I have edited this question to provide an example -
I have a list of columns names :
colnames = ['col1','col2','col3']
I need to pass these to a Dataframe function one after another to return values for each. I would not use the groupBy function, so this is not a duplicate of the other question. I just need the max, min, sum of all values of each column in my Dataframe.
Code example -
from pyspark import SparkContext
from pyspark.sql import SQLContext
sc = SparkContext("local[2]", "Count App")
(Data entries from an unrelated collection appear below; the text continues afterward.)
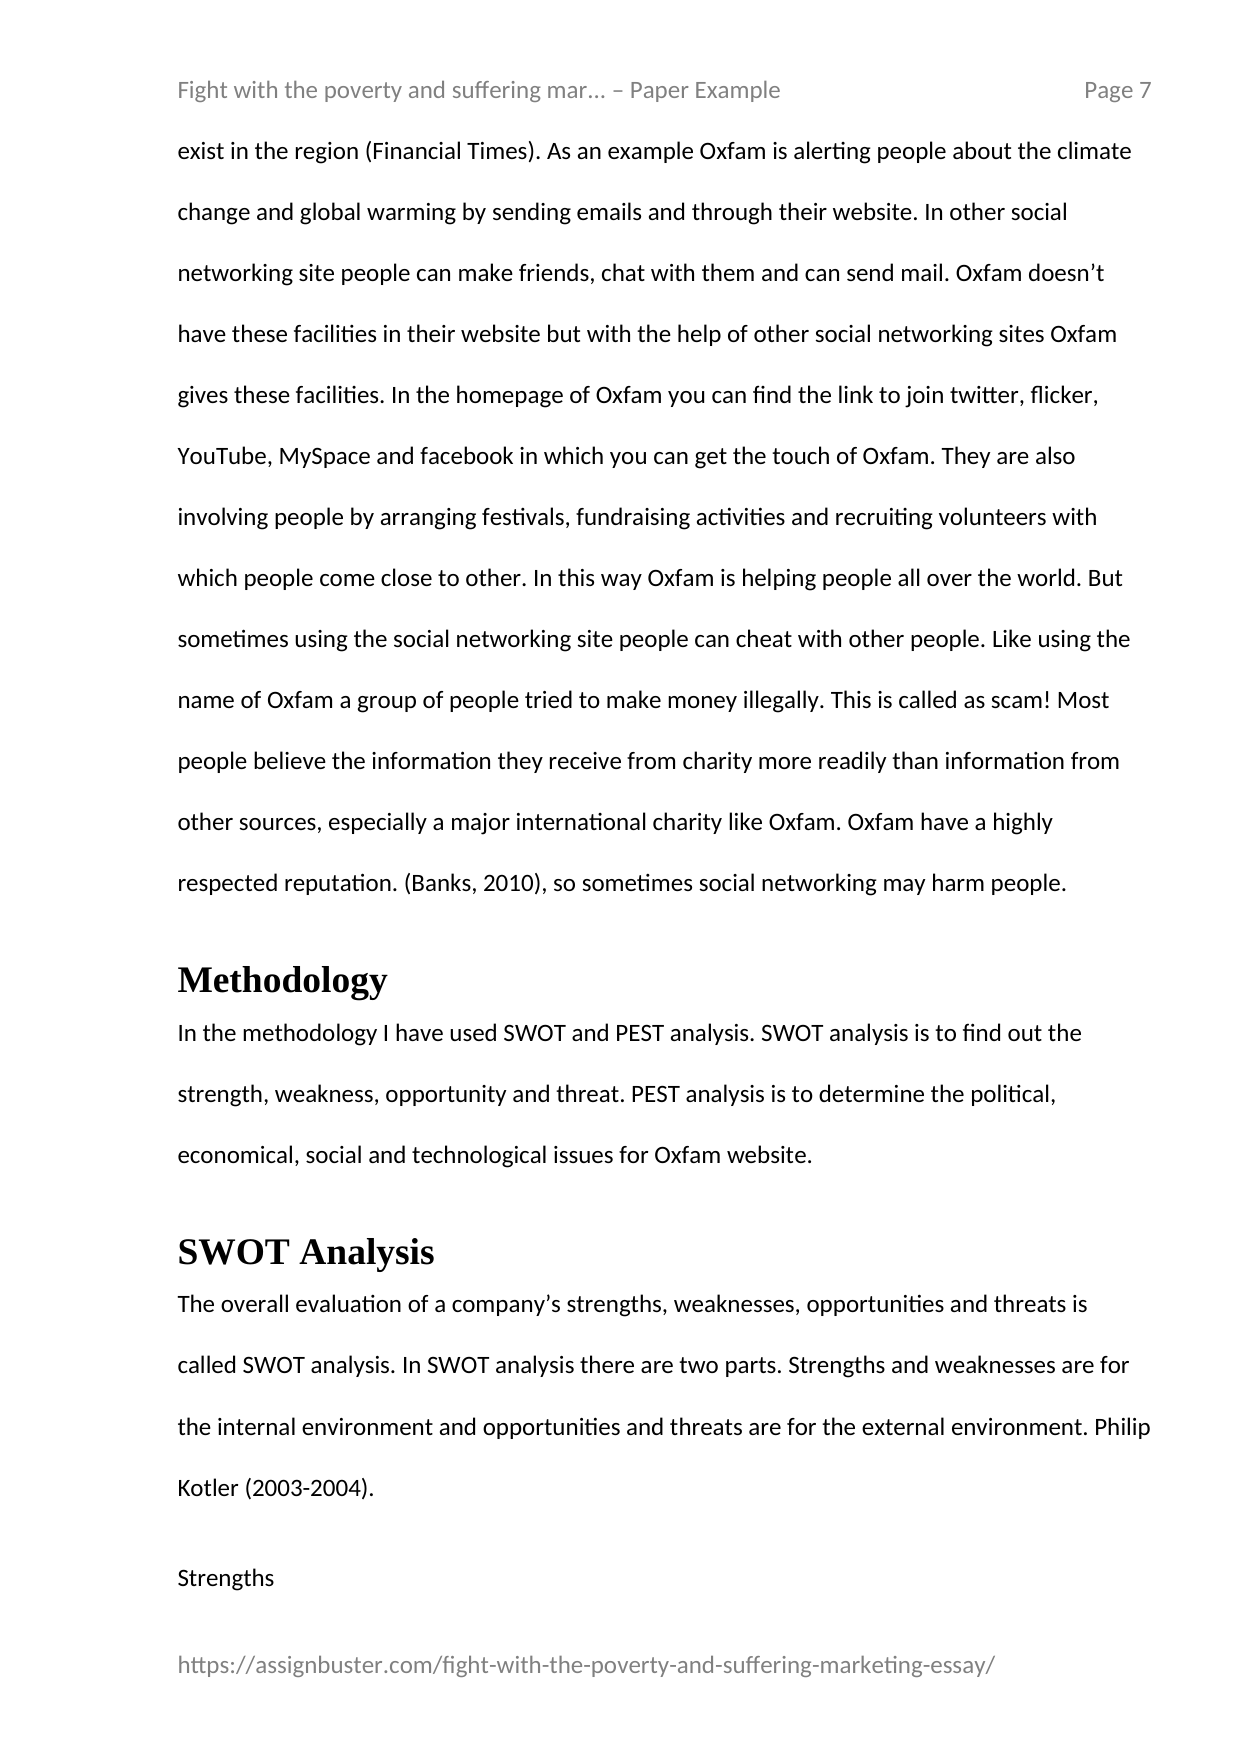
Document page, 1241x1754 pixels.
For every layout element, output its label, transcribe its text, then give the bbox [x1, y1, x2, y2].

subtitle Methodology [177, 958, 1152, 1001]
text Strengths [177, 1562, 1152, 1593]
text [177, 135, 1152, 898]
text The overall evaluation of a company’s strengths, weaknesses, opportunities and threats is called SWOT analysis. In SWOT analysis there are two parts. Strengths and weaknesses are for the internal environment and opportunities and threats are for the external environment. Philip Kotler (2003-2004). [177, 1288, 1152, 1502]
text In the methodology I have used SWOT and PEST analysis. SWOT analysis is to find out the strength, weakness, opportunity and threat. PEST analysis is to determine the political, economical, social and technological issues for Oxfam website. [177, 1017, 1152, 1169]
subtitle SWOT Analysis [177, 1229, 1152, 1273]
sqlContext = SQLContext(sc)
df = sqlContext.createDataFrame(
[(1, 100, 200), (100, 200, 100), (100, 200, 100), (-100, 50, 200)],
("col1", "col2", "col3"))
df.show()
+----+----+----+
|col1|col2|col3|
+----+----+----+
| 1| 100| 200|
| 100| 200| 100|
| 100| 200| 100|
|-100| 50| 200|
+----+----+----+
colnames = ['col1','col2','col3']
maxval = map(lambda x: df.agg(sparkMax(df[x]).alias('max_of_{}'.format(x))), colnames)
## This gives me a list of Dataframes, NOT a single Dataframe as required
for x in maxval:
print (x.show())
+-----------+
|max_of_col1|
+-----------+
| 100|
+-----------+
None
+-----------+
|max_of_col2|
+-----------+
| 200|
+-----------+
None
+-----------+
|max_of_col3|
+-----------+
| 200|
+-----------+
How do I get a single Dataframe back from my lambda function, instead of a List of Dataframes. Looking like this -
+----------------+
|Column_name| Max|
+-----------+----+
|max_of_col1| 100|
+-----------+----+
|max_of_col2| 200|
+-----------+----+
|max_of_col3| 300|
+-----------+----+
I'm guessing something like a flatMap? Appreciated.